O primeiro-ministro inglês não tem dúvidas. As revoltas nas ruas das cidades inglesas são apenas «criminalidade». Resultam dum «colapso moral» e de: «Irresponsabilidade. Egoísmo. Comportamentos que ignoram as consequências dos próprios actos. […] Recompensas sem esforço. Crime sem castigo. Direitos sem responsabilidades» (CNN, 15.8.11). Alguém deveria oferecer um espelho a David Cameron. A sua caracterização assenta que nem uma luva à criminosa, mentirosa e corrupta classe dirigente do seu país, que nos últimos anos enriqueceu de forma obscena através das falcatruas bolsistas e financeiras, da guerra, dos subsídios estatais, das isenções fiscais, das privatizações e pilhagem da riqueza pública, da mentira sistemática do império mediático de Rupert Murdoch. E que agora acha que cabe ao povo britânico pagar a factura dos seus desmandos.
São seguramente condenáveis as destruições de lojas e casas nas cidades inglesas. Mas quem elogiou a incomparavelmente mais grave destruição de Tripoli, Bagdade ou Belgrado? São condenáveis as violências sobre cidadãos inocentes nas ruas inglesas. Mas no dia 8 de Agosto aviões da NATO matavam 85 civis na aldeia de Majar, a 150 km de Tripoli: 33 crianças, 32 mulheres e 20 homens (Globe and Mail, 9.8.11). Violências de gangs são inaceitáveis. Mas quem transformou os gangs narcotraficantes e assassinos do UÇK, dos mudjahedines afegãos ou dos «rebeldes» de Bengasi em «governos», entregando-lhes cidades, territórios e redutos para os seus tráficos e crimes? E o que nos contam na comunicação social sobre os distúrbios será verdade? O Estado inglês tem um extensíssimo historial de violência e mentira. Foi assim nos anos da revolta na Irlanda do Norte (com casos escandalosos como os Birmingham Six ou os Guilford Four). É assim nos nossos dias. Desde 1998 morreram 333 pessoas sob detenção policial, sem que alguma vez um polícia tenha sido condenado (Guardian, 3.12.10). Em 2005 foi assassinado a sangue frio, após perseguição policial, o jovem brasileiro Jean Charles de Menezes, confundido com «um árabe». Na altura a polícia mentiu. No incidente que agora despoletou os distúrbios, depois de inicialmente a polícia ter dito que o jovem Duggan morrera numa troca de tiros com a polícia, a comissão de fiscalização da polícia veio confessar que apenas a polícia disparou (Guardian, 9.8.11). Testemunhas afirmam que Duggan foi assassinado a sangue frio, depois de imobilizado pela polícia. O chefe da Polícia Metropolitana de Londres demitiu-se há poucas semanas, após o escândalo que revelou um grau de podridão assinalável no triângulo imprensa-polícia-governo de Sua Majestade. Curiosamente, o dito trio aparece agora na contra-ofensiva política, distribuindo aos sectores mais pobres da sociedade inglesa sermões de moral e ameaças de duríssima repressão policial e social. O jornalista que despoletou o escândalo apareceu morto, tal como aconteceu com David Kelly, que em 2003 denunciou à imprensa as mentiras do governo Blair sobre a guerra no Iraque. Nada de suspeito, claro.

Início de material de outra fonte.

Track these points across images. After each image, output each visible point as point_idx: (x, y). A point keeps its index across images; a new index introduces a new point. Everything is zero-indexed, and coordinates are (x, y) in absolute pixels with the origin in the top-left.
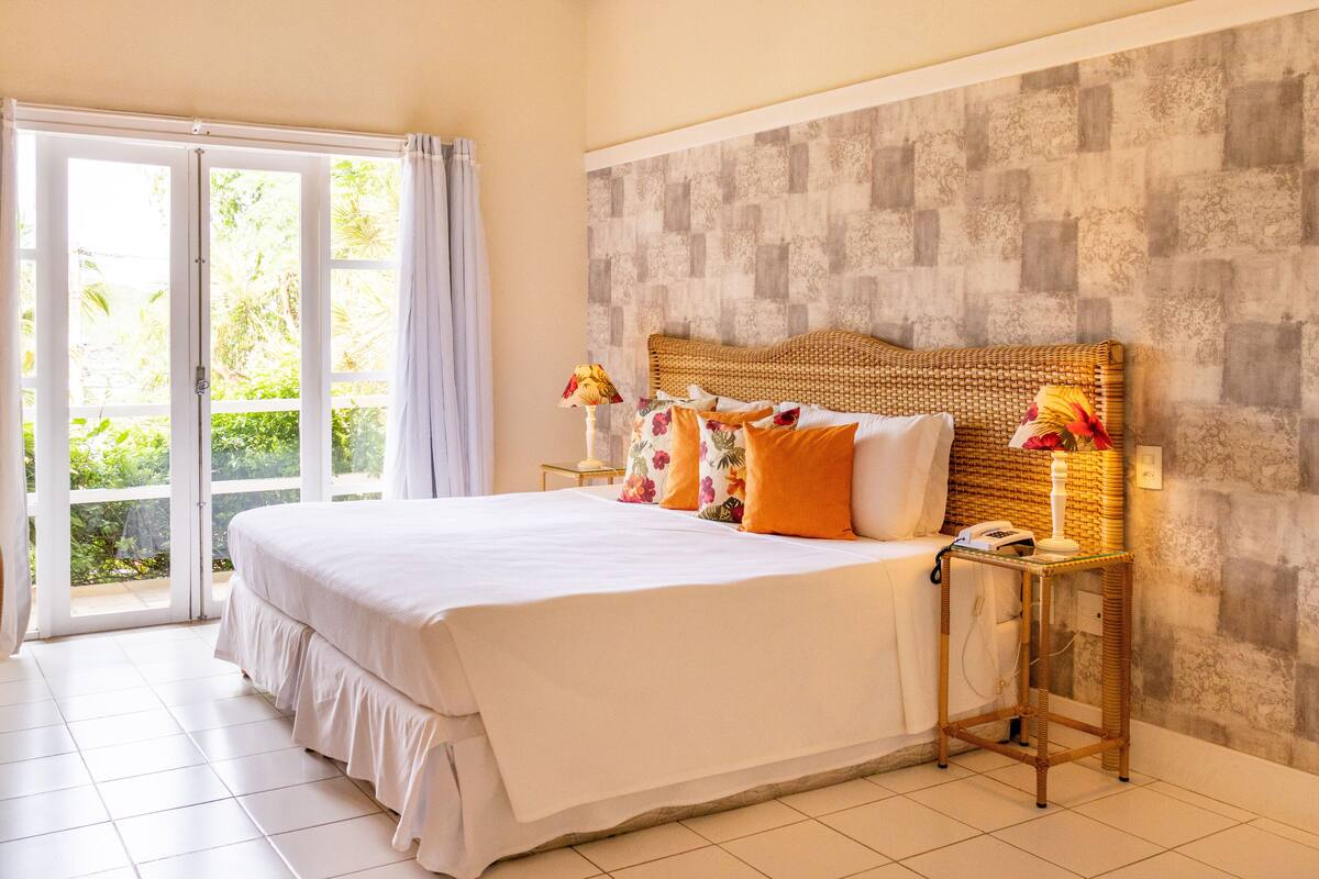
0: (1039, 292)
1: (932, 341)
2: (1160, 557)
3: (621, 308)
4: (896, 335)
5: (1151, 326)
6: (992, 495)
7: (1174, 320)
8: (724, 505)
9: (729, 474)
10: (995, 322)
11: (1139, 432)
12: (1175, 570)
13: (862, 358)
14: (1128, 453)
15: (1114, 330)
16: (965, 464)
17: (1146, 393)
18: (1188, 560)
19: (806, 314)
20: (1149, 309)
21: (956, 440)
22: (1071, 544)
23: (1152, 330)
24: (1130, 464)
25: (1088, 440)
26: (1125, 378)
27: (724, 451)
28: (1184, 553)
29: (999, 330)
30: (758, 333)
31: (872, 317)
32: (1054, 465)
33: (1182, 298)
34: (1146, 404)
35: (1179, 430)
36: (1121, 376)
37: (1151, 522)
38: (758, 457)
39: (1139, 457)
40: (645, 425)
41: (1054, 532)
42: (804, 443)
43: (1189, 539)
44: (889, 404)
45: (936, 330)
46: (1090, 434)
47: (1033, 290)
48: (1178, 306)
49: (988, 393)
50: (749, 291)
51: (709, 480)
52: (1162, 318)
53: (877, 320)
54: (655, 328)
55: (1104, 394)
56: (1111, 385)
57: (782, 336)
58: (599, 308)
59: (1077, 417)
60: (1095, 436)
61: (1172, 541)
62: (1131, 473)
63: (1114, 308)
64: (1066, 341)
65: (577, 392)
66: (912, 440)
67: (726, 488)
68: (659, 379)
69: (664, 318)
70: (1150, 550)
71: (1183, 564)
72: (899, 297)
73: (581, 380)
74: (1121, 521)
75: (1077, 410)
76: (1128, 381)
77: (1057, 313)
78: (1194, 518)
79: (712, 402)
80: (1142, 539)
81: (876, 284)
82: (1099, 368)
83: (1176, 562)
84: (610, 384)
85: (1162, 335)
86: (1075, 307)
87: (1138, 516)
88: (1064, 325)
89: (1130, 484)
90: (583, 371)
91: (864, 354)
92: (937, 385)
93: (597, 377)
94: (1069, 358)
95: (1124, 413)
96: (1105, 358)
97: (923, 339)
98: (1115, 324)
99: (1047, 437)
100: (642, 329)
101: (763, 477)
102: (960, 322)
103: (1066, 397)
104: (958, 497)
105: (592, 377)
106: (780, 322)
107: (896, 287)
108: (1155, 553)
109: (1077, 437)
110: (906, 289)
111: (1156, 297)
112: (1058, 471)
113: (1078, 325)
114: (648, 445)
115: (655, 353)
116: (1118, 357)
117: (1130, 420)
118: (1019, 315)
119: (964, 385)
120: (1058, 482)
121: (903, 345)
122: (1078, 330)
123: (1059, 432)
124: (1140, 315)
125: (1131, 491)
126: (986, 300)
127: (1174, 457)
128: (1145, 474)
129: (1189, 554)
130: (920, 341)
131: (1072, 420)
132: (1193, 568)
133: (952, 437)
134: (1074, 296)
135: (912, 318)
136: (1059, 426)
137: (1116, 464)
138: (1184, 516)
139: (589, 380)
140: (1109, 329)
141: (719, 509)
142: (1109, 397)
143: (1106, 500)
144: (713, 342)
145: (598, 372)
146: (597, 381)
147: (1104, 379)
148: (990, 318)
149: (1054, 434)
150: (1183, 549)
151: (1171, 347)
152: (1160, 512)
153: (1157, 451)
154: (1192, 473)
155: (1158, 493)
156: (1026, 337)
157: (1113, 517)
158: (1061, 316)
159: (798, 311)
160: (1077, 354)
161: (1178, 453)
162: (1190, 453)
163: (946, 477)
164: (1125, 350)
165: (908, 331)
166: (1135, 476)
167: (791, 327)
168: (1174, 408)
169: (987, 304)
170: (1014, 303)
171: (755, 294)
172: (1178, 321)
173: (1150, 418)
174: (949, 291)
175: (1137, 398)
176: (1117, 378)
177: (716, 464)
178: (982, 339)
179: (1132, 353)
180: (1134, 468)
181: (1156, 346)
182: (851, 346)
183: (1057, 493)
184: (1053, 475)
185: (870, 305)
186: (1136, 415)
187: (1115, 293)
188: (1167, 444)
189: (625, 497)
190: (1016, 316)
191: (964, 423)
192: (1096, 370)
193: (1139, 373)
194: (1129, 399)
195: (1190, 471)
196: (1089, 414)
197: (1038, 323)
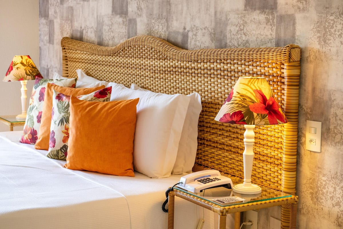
0: (255, 10)
1: (198, 43)
2: (317, 199)
3: (53, 21)
4: (179, 39)
5: (319, 35)
6: (224, 149)
7: (332, 30)
8: (61, 149)
9: (64, 130)
10: (231, 31)
11: (309, 110)
12: (326, 209)
13: (158, 54)
14: (301, 125)
15: (297, 38)
16: (210, 127)
17: (313, 83)
18: (334, 203)
19: (136, 25)
20: (318, 22)
21: (203, 111)
22: (255, 188)
23: (319, 37)
24: (302, 133)
25: (263, 117)
26: (301, 72)
27: (63, 114)
28: (332, 198)
29: (233, 37)
30: (114, 37)
31: (168, 27)
32: (246, 133)
33: (338, 14)
34: (314, 90)
35: (332, 111)
36: (299, 71)
37: (313, 174)
38: (75, 119)
39: (308, 128)
40: (36, 94)
41: (245, 180)
42: (103, 111)
43: (335, 188)
44: (172, 85)
45: (199, 37)
46: (266, 113)
47: (252, 9)
48: (335, 20)
49: (223, 80)
50: (109, 10)
51: (53, 132)
52: (325, 29)
53: (170, 30)
54: (68, 33)
55: (286, 83)
56: (290, 77)
57: (124, 39)
58: (43, 21)
59: (257, 100)
60: (269, 114)
61: (325, 188)
62: (303, 139)
63: (297, 21)
64: (269, 45)
65: (12, 72)
66: (171, 110)
67: (62, 138)
68: (67, 65)
69: (72, 27)
70: (312, 193)
71: (331, 206)
72: (182, 13)
73: (15, 65)
74: (295, 173)
75: (258, 95)
76: (303, 74)
77: (265, 25)
78: (339, 174)
79: (72, 81)
80: (308, 185)
81: (170, 5)
82: (283, 64)
83: (327, 204)
84: (33, 67)
85: (325, 42)
86: (275, 21)
87: (306, 170)
88: (268, 33)
89: (302, 148)
90: (17, 59)
91: (159, 52)
92: (196, 73)
93: (25, 63)
94: (266, 57)
95: (299, 96)
96: (287, 58)
97: (193, 42)
98: (298, 33)
99: (235, 114)
100: (62, 33)
101: (76, 133)
102: (213, 31)
103: (252, 86)
104: (207, 148)
105: (22, 63)
106: (123, 30)
107: (180, 7)
108: (316, 197)
109: (255, 114)
110: (185, 8)
111: (322, 13)
112: (248, 137)
113: (277, 33)
114: (35, 108)
115: (64, 49)
116: (296, 56)
117: (303, 102)
118: (244, 26)
119: (209, 74)
120: (247, 145)
121: (182, 46)
122: (276, 37)
123: (243, 110)
124: (312, 27)
125: (303, 152)
126: (226, 16)
127: (328, 130)
128: (311, 141)
129: (335, 199)
130: (191, 44)
131: (253, 102)
132: (336, 209)
133: (201, 109)
134: (274, 13)
135: (188, 28)
136: (244, 107)
137: (291, 133)
138: (333, 172)
139: (19, 65)
140: (293, 37)
141: (58, 152)
142: (288, 85)
143: (285, 158)
144: (93, 43)
145: (26, 60)
146: (24, 65)
147: (286, 72)
148: (228, 28)
149: (240, 112)
150: (331, 195)
151: (330, 50)
152: (319, 168)
153: (318, 125)
154: (339, 142)
155: (318, 154)
156: (247, 42)
157: (288, 170)
158: (267, 27)
159: (132, 23)
160: (271, 54)
161: (331, 127)
162: (338, 128)
163: (196, 135)
164: (302, 52)
165: (185, 36)
166: (305, 141)
167: (129, 33)
168: (330, 95)
169: (227, 19)
170: (241, 18)
171: (112, 12)
172: (335, 31)
173: (316, 101)
174: (207, 10)
175: (308, 86)
176: (296, 72)
177: (57, 122)
178: (223, 43)
179: (306, 55)
180: (305, 137)
181: (321, 49)
182: (153, 46)
183: (248, 153)
184: (245, 140)
185: (167, 18)
186: (307, 99)
187: (298, 10)
188: (325, 120)
189: (22, 140)
190: (242, 27)
191: (210, 100)
192: (282, 66)
193: (310, 68)
194: (304, 87)
195: (338, 140)
196: (268, 97)
197: (254, 32)
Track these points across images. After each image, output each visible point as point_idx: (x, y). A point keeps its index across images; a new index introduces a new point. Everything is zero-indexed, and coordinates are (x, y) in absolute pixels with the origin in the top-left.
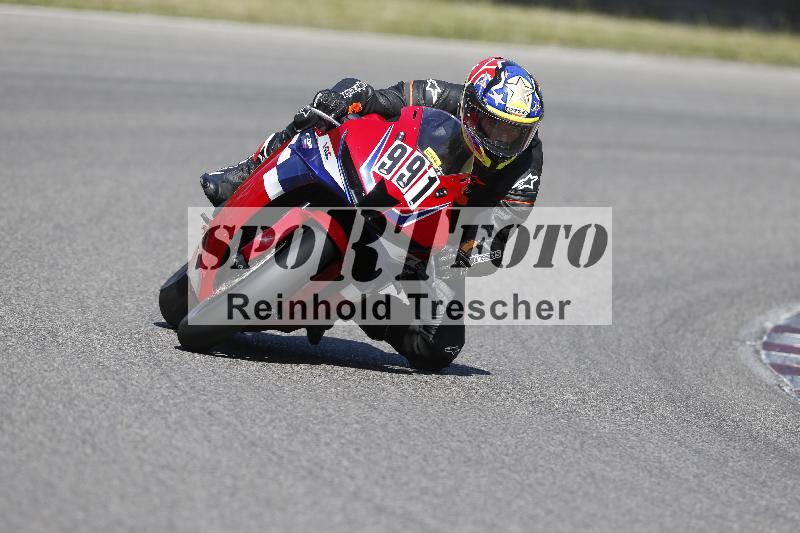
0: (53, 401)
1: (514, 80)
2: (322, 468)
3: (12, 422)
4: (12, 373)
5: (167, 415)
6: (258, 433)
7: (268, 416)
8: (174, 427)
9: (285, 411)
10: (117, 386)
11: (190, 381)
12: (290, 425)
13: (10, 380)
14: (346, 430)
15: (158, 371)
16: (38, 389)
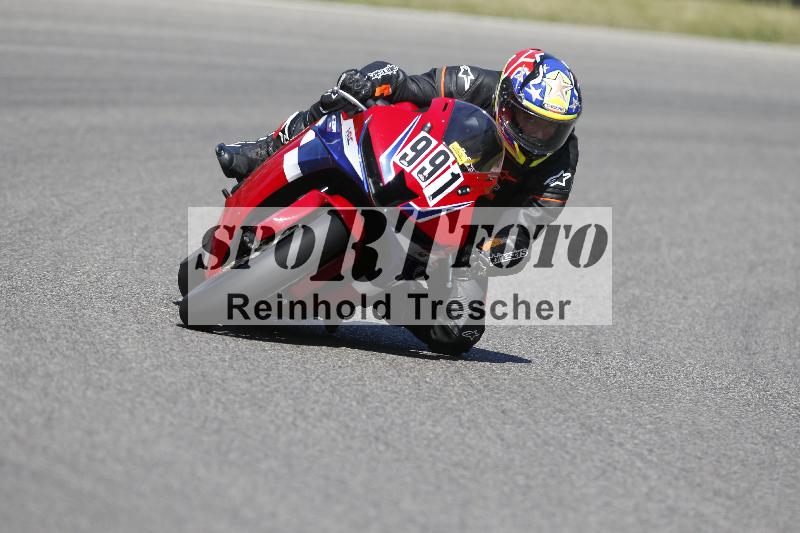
0: (347, 397)
2: (615, 469)
3: (306, 418)
4: (306, 369)
5: (461, 413)
6: (551, 433)
7: (562, 416)
8: (468, 425)
9: (578, 410)
10: (410, 383)
12: (583, 424)
13: (304, 376)
14: (640, 430)
16: (332, 386)
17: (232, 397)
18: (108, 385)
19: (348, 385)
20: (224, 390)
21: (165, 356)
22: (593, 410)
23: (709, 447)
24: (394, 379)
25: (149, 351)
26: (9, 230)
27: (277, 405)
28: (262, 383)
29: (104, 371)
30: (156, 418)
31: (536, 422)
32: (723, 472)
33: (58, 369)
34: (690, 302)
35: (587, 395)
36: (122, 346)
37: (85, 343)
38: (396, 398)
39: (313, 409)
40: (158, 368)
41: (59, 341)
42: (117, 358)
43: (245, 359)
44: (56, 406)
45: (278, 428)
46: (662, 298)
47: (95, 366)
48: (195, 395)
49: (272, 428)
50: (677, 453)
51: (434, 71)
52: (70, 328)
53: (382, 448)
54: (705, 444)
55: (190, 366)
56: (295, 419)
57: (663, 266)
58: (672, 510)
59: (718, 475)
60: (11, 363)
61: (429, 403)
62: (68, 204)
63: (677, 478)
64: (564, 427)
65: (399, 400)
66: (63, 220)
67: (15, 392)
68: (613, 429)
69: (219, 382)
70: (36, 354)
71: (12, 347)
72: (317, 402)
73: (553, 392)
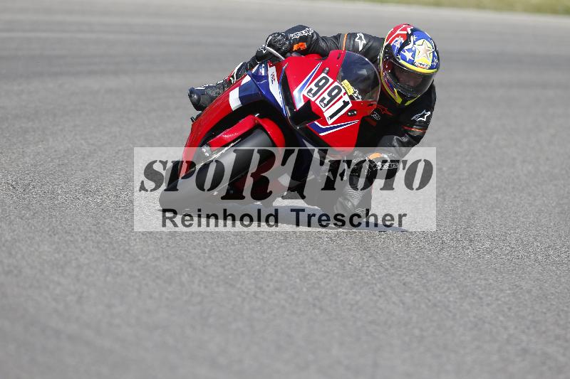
0: (292, 277)
1: (420, 42)
2: (484, 322)
3: (263, 292)
4: (263, 257)
5: (374, 285)
6: (439, 298)
7: (446, 285)
8: (379, 294)
9: (458, 281)
10: (338, 265)
11: (390, 261)
12: (461, 291)
13: (262, 262)
14: (502, 295)
15: (368, 254)
16: (282, 269)
17: (210, 278)
18: (123, 271)
19: (293, 268)
20: (205, 273)
21: (163, 251)
22: (469, 281)
23: (552, 304)
24: (326, 263)
25: (152, 248)
26: (51, 164)
27: (243, 283)
28: (232, 268)
29: (119, 262)
30: (156, 295)
31: (428, 291)
32: (562, 322)
33: (87, 261)
34: (538, 203)
35: (464, 271)
36: (132, 244)
37: (106, 243)
38: (328, 276)
39: (268, 286)
40: (157, 259)
41: (87, 242)
42: (129, 253)
43: (220, 251)
44: (85, 288)
45: (244, 299)
46: (517, 200)
47: (112, 259)
48: (185, 278)
49: (239, 299)
50: (529, 310)
51: (339, 35)
52: (95, 232)
53: (317, 311)
54: (549, 304)
55: (181, 258)
56: (256, 293)
57: (518, 177)
58: (525, 351)
59: (558, 325)
60: (53, 259)
61: (351, 279)
62: (93, 145)
63: (528, 328)
64: (447, 294)
65: (329, 277)
66: (89, 156)
67: (56, 279)
68: (483, 294)
69: (201, 268)
70: (71, 252)
71: (54, 247)
72: (271, 280)
73: (440, 269)
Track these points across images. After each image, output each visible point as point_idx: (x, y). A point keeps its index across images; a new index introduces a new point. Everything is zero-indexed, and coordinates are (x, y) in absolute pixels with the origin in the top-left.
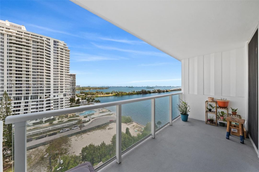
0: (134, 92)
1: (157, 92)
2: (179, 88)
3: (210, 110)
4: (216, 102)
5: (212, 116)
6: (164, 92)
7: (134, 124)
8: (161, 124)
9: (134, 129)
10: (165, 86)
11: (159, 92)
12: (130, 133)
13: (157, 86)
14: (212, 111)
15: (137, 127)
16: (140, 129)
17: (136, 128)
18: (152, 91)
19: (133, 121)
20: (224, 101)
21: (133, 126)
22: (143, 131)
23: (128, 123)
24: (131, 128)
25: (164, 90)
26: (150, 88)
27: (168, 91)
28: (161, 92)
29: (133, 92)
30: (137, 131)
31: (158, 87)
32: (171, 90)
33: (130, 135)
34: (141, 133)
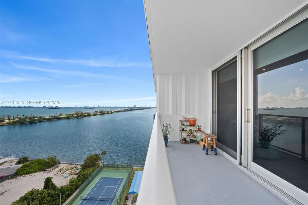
0: (61, 114)
1: (99, 114)
2: (124, 109)
3: (183, 130)
4: (189, 121)
5: (184, 135)
6: (108, 113)
7: (63, 166)
8: (106, 154)
9: (62, 175)
10: (110, 106)
11: (102, 113)
12: (54, 184)
13: (99, 107)
14: (185, 130)
15: (69, 170)
16: (73, 172)
17: (66, 172)
18: (93, 113)
19: (59, 163)
20: (193, 119)
21: (61, 170)
22: (80, 172)
23: (49, 168)
24: (55, 175)
25: (108, 112)
26: (89, 109)
27: (113, 113)
28: (105, 114)
29: (59, 115)
30: (68, 175)
31: (101, 107)
32: (116, 111)
33: (54, 187)
34: (76, 177)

No Reino Unido como no resto do mundo capitalista, os anos da crise foram fartos para os senhores do dinheiro. Segundo a lista elaborada pelo Sunday Times, só no último ano os mais ricos viram as suas fortunas aumentar 20% (Telegraph, 7.5.11). A manterem-se as tendências actuais, o fosso nos rendimentos será, em 2030, apenas comparável ao que existia no tempo da Rainha Vitória (Guardian, 16.5.11). Lá como cá, os lucros privados são sustentados pelas dívidas públicas e por um ataque selvagem às condições de vida de quem trabalha. Para boa parte da juventude trabalhadora britânica, o sistema apenas oferece como saída combater (e morrer) nas guerras ou nos gangs. Ironicamente, nem mesmo uma carreira na polícia é agora possível, pois os cortes do governo conservador-liberal implicam que 34 mil postos de trabalho na polícia vão desaparecer nos próximos quatro anos (Guardian, 21.7.11).
A explosão inglesa é mais um sinal de que o sistema capitalista dos nossos dias está em profunda crise. Foi quase simbólico que os distúrbios nas ruas acompanhassem os distúrbios nas bolsas e nos mercados. A classe dirigente inglesa só fala em repressão e mão dura. O capitalismo já nada mais tem para oferecer senão miséria, guerra e violência.